In December, NBC News reported that a Mueller report could be delivered to the attorney general as soon as mid-February.
Democratic lawmakers have demanded that Mueller's findings be made public. Top Democrats have said that any potential talk of impeachment is contingent on whether Mueller uncovers new evidence of wrongdoing.
Earlier Friday, Sen. Dianne Feinstein, D-Calif., reiterated her demands that a report be provided to Congress and the public. She said that Mueller's potential report concerned matters that had "implications for the rule of law and stability of our democracy" and that they "cannot be hidden away."
"A summary written by Attorney General Barr in place of the Mueller report will not be acceptable," Feinstein said.
In a letter to Barr dated Friday, the chairs of six influential House committees suggested that withholding evidence uncovered by Mueller could be the means for a "cover-up."

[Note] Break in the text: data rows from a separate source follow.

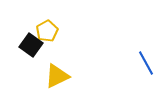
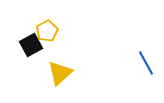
black square: rotated 25 degrees clockwise
yellow triangle: moved 3 px right, 3 px up; rotated 16 degrees counterclockwise
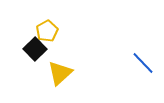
black square: moved 4 px right, 4 px down; rotated 15 degrees counterclockwise
blue line: moved 3 px left; rotated 15 degrees counterclockwise
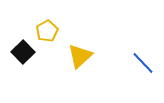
black square: moved 12 px left, 3 px down
yellow triangle: moved 20 px right, 17 px up
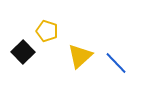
yellow pentagon: rotated 25 degrees counterclockwise
blue line: moved 27 px left
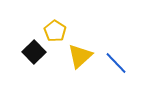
yellow pentagon: moved 8 px right; rotated 15 degrees clockwise
black square: moved 11 px right
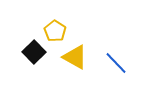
yellow triangle: moved 5 px left, 1 px down; rotated 48 degrees counterclockwise
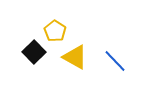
blue line: moved 1 px left, 2 px up
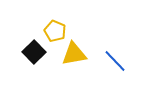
yellow pentagon: rotated 10 degrees counterclockwise
yellow triangle: moved 1 px left, 3 px up; rotated 40 degrees counterclockwise
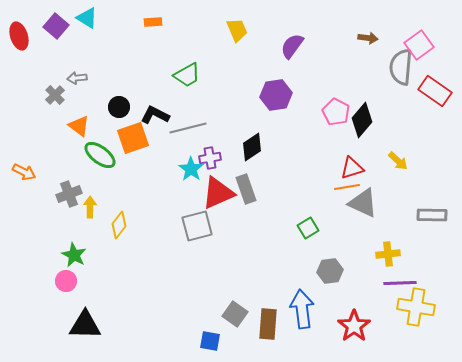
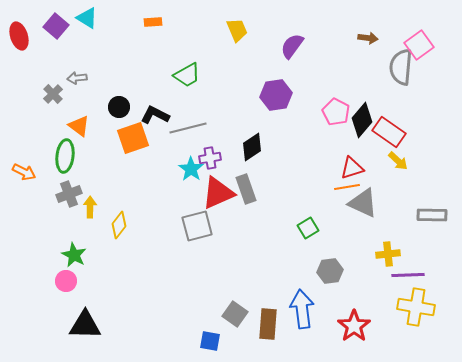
red rectangle at (435, 91): moved 46 px left, 41 px down
gray cross at (55, 95): moved 2 px left, 1 px up
green ellipse at (100, 155): moved 35 px left, 1 px down; rotated 60 degrees clockwise
purple line at (400, 283): moved 8 px right, 8 px up
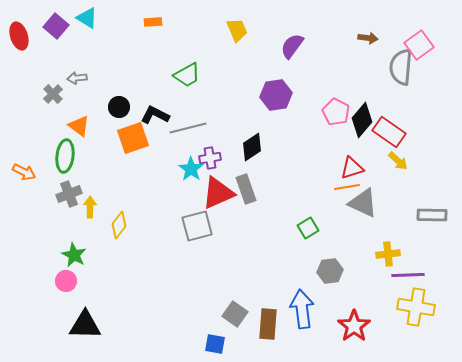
blue square at (210, 341): moved 5 px right, 3 px down
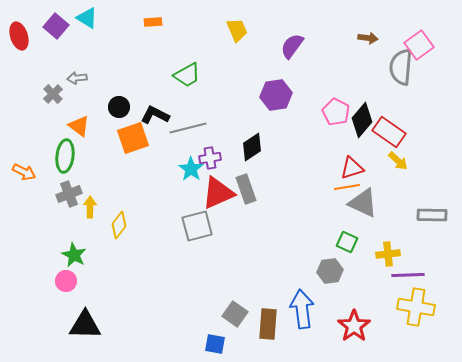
green square at (308, 228): moved 39 px right, 14 px down; rotated 35 degrees counterclockwise
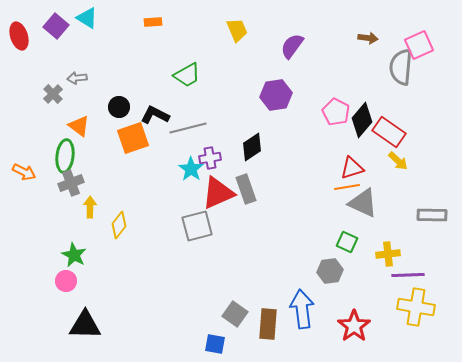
pink square at (419, 45): rotated 12 degrees clockwise
gray cross at (69, 194): moved 2 px right, 11 px up
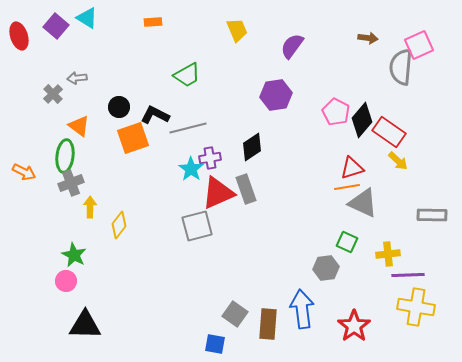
gray hexagon at (330, 271): moved 4 px left, 3 px up
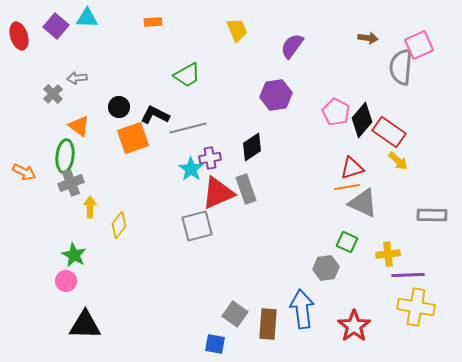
cyan triangle at (87, 18): rotated 30 degrees counterclockwise
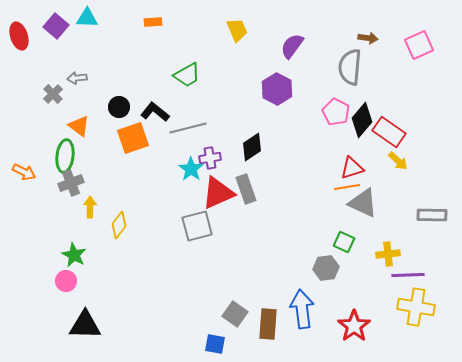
gray semicircle at (401, 67): moved 51 px left
purple hexagon at (276, 95): moved 1 px right, 6 px up; rotated 24 degrees counterclockwise
black L-shape at (155, 115): moved 3 px up; rotated 12 degrees clockwise
green square at (347, 242): moved 3 px left
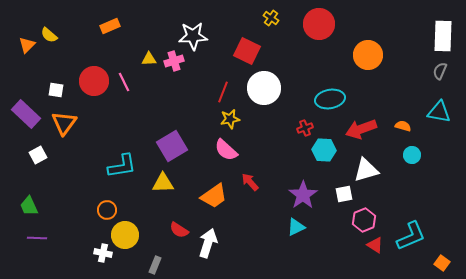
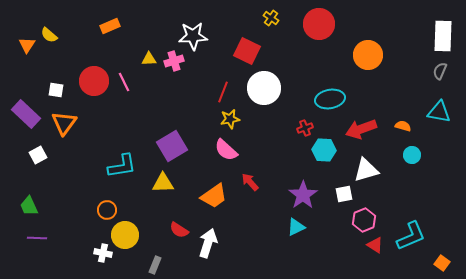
orange triangle at (27, 45): rotated 12 degrees counterclockwise
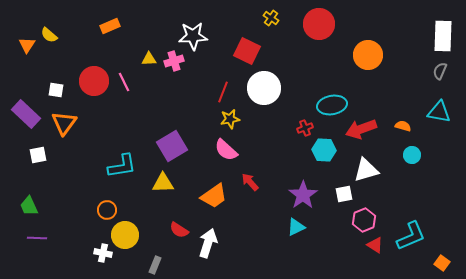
cyan ellipse at (330, 99): moved 2 px right, 6 px down
white square at (38, 155): rotated 18 degrees clockwise
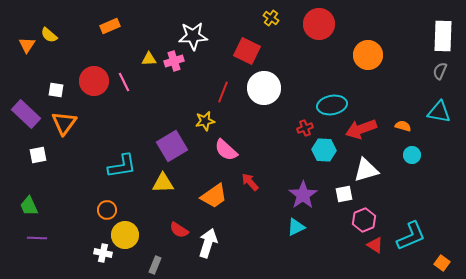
yellow star at (230, 119): moved 25 px left, 2 px down
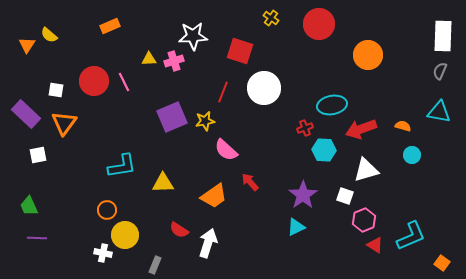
red square at (247, 51): moved 7 px left; rotated 8 degrees counterclockwise
purple square at (172, 146): moved 29 px up; rotated 8 degrees clockwise
white square at (344, 194): moved 1 px right, 2 px down; rotated 30 degrees clockwise
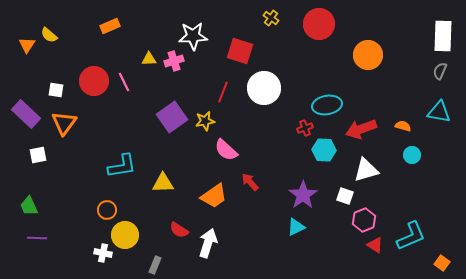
cyan ellipse at (332, 105): moved 5 px left
purple square at (172, 117): rotated 12 degrees counterclockwise
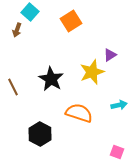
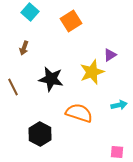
brown arrow: moved 7 px right, 18 px down
black star: rotated 20 degrees counterclockwise
pink square: rotated 16 degrees counterclockwise
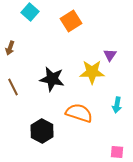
brown arrow: moved 14 px left
purple triangle: rotated 24 degrees counterclockwise
yellow star: rotated 20 degrees clockwise
black star: moved 1 px right
cyan arrow: moved 2 px left; rotated 112 degrees clockwise
black hexagon: moved 2 px right, 3 px up
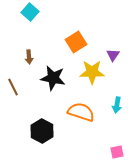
orange square: moved 5 px right, 21 px down
brown arrow: moved 19 px right, 9 px down; rotated 24 degrees counterclockwise
purple triangle: moved 3 px right
black star: moved 1 px right, 1 px up
orange semicircle: moved 2 px right, 1 px up
pink square: rotated 16 degrees counterclockwise
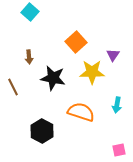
orange square: rotated 10 degrees counterclockwise
pink square: moved 2 px right, 2 px up
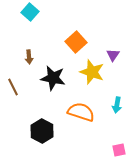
yellow star: rotated 20 degrees clockwise
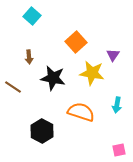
cyan square: moved 2 px right, 4 px down
yellow star: moved 1 px down; rotated 10 degrees counterclockwise
brown line: rotated 30 degrees counterclockwise
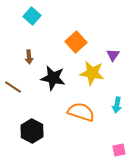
black hexagon: moved 10 px left
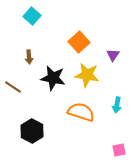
orange square: moved 3 px right
yellow star: moved 5 px left, 2 px down
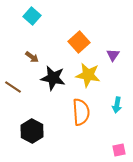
brown arrow: moved 3 px right; rotated 48 degrees counterclockwise
yellow star: moved 1 px right
orange semicircle: rotated 68 degrees clockwise
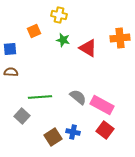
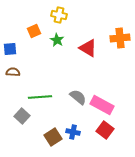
green star: moved 6 px left; rotated 16 degrees clockwise
brown semicircle: moved 2 px right
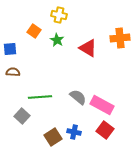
orange square: rotated 32 degrees counterclockwise
blue cross: moved 1 px right
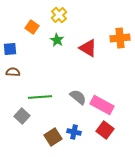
yellow cross: rotated 35 degrees clockwise
orange square: moved 2 px left, 4 px up
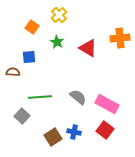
green star: moved 2 px down
blue square: moved 19 px right, 8 px down
pink rectangle: moved 5 px right, 1 px up
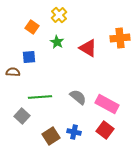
brown square: moved 2 px left, 1 px up
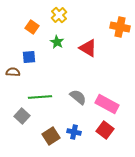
orange cross: moved 11 px up; rotated 18 degrees clockwise
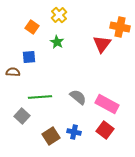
red triangle: moved 14 px right, 4 px up; rotated 36 degrees clockwise
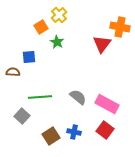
orange square: moved 9 px right; rotated 24 degrees clockwise
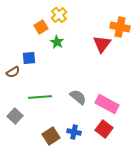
blue square: moved 1 px down
brown semicircle: rotated 144 degrees clockwise
gray square: moved 7 px left
red square: moved 1 px left, 1 px up
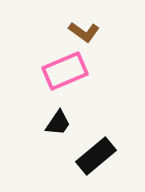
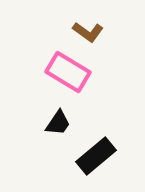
brown L-shape: moved 4 px right
pink rectangle: moved 3 px right, 1 px down; rotated 54 degrees clockwise
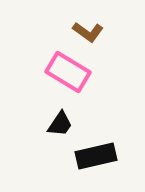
black trapezoid: moved 2 px right, 1 px down
black rectangle: rotated 27 degrees clockwise
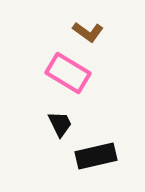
pink rectangle: moved 1 px down
black trapezoid: rotated 60 degrees counterclockwise
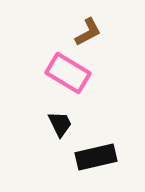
brown L-shape: rotated 64 degrees counterclockwise
black rectangle: moved 1 px down
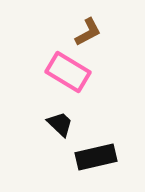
pink rectangle: moved 1 px up
black trapezoid: rotated 20 degrees counterclockwise
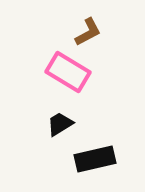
black trapezoid: rotated 76 degrees counterclockwise
black rectangle: moved 1 px left, 2 px down
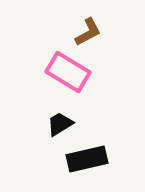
black rectangle: moved 8 px left
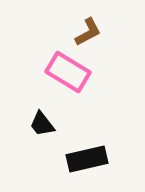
black trapezoid: moved 18 px left; rotated 96 degrees counterclockwise
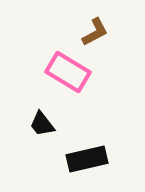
brown L-shape: moved 7 px right
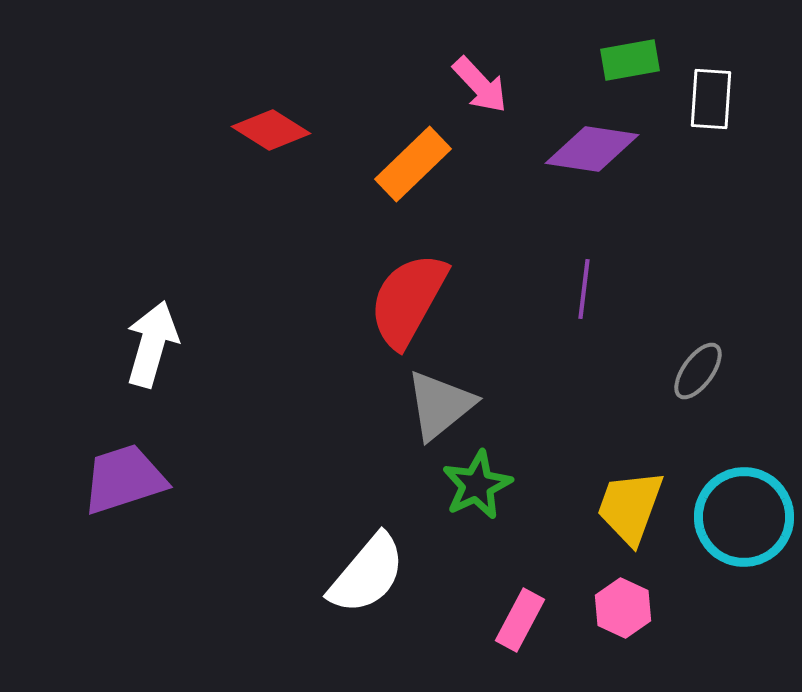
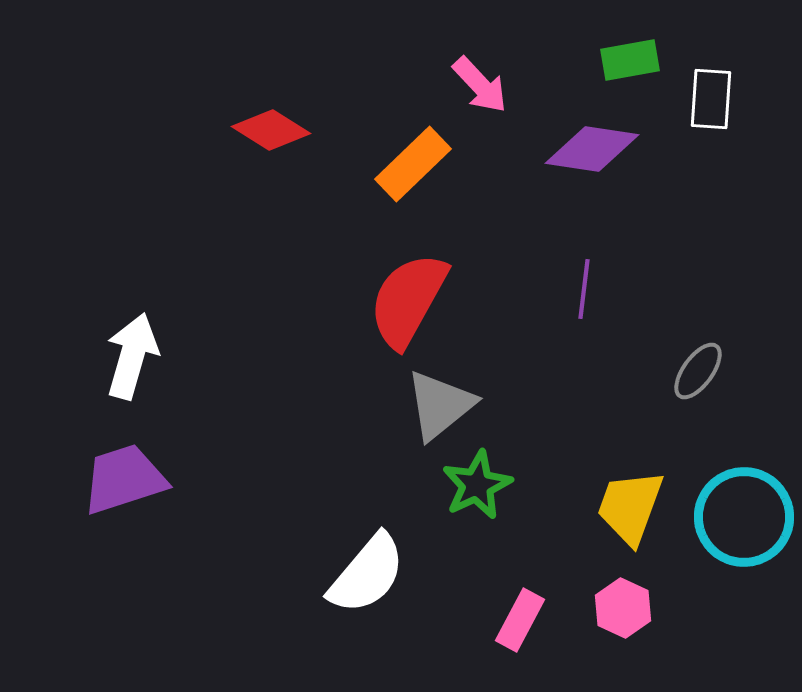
white arrow: moved 20 px left, 12 px down
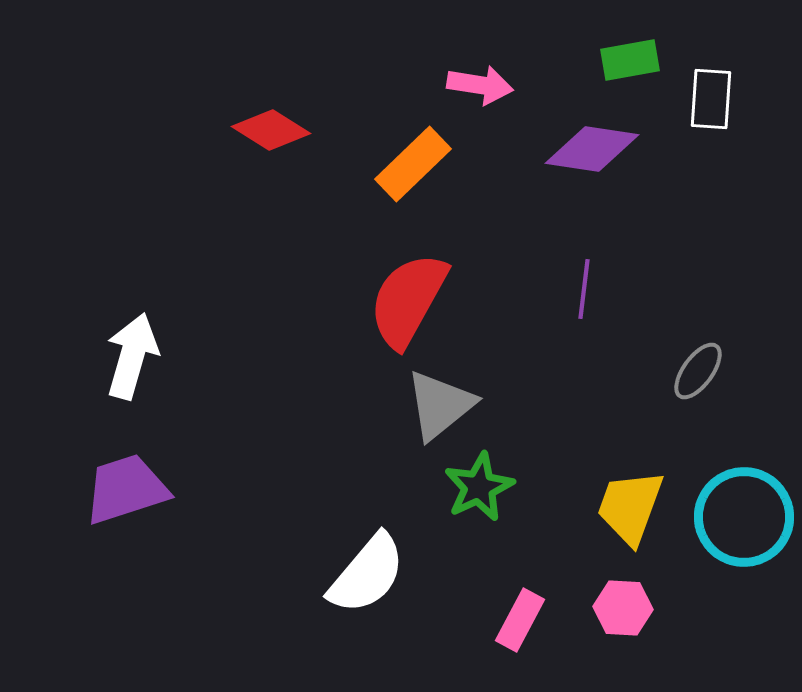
pink arrow: rotated 38 degrees counterclockwise
purple trapezoid: moved 2 px right, 10 px down
green star: moved 2 px right, 2 px down
pink hexagon: rotated 22 degrees counterclockwise
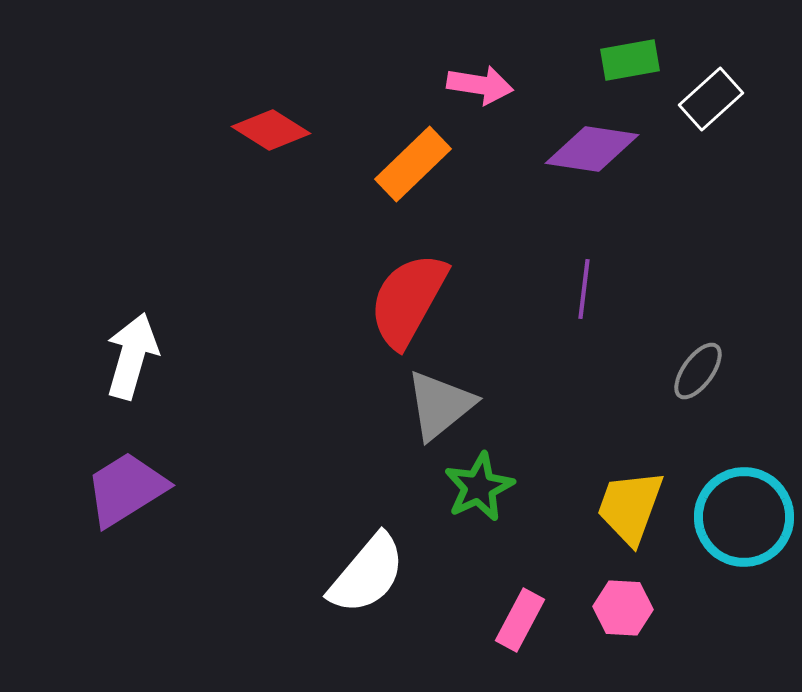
white rectangle: rotated 44 degrees clockwise
purple trapezoid: rotated 14 degrees counterclockwise
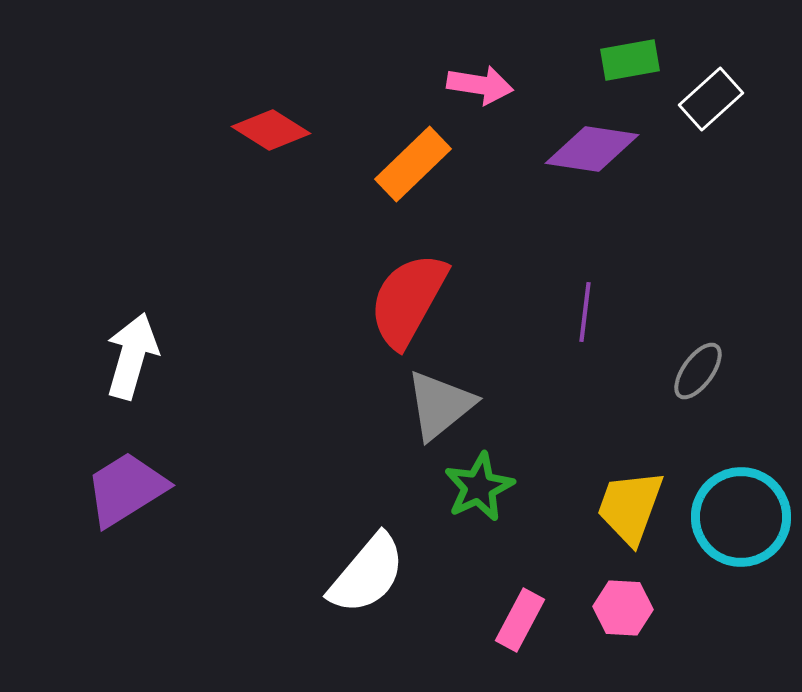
purple line: moved 1 px right, 23 px down
cyan circle: moved 3 px left
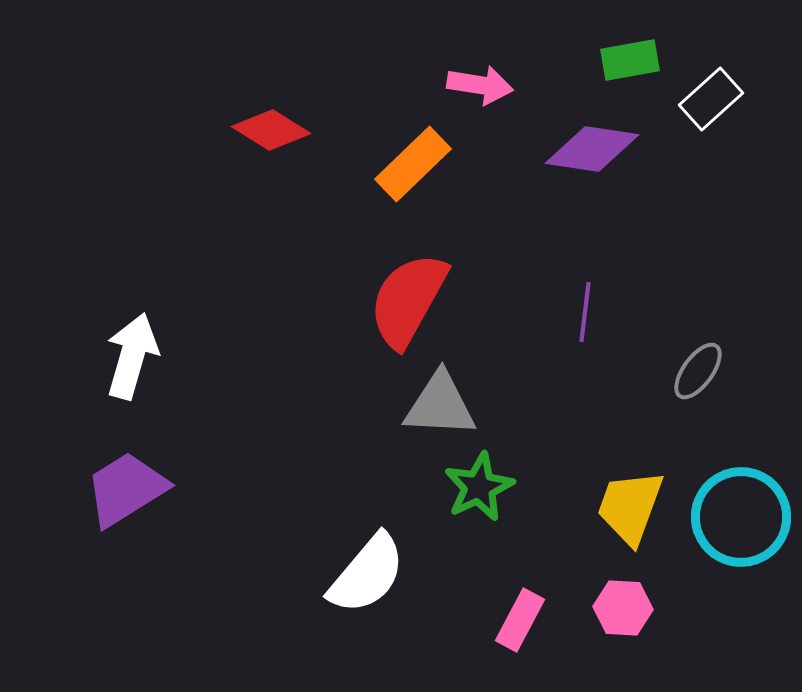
gray triangle: rotated 42 degrees clockwise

"After nearly two years of investigation — accompanied by two years of direct attacks on the integrity of the investigation by the President — the public is entitled to know what the Special Counsel has found," wrote the Democrats, including Rep. Jerry Nadler of New York, Rep. Adam Schiff of California, Rep. Elijah Cummings of Maryland, Rep. Eliot Engel of New York, Rep. Maxine Waters of California and Rep. Richard Neal of Massachusetts.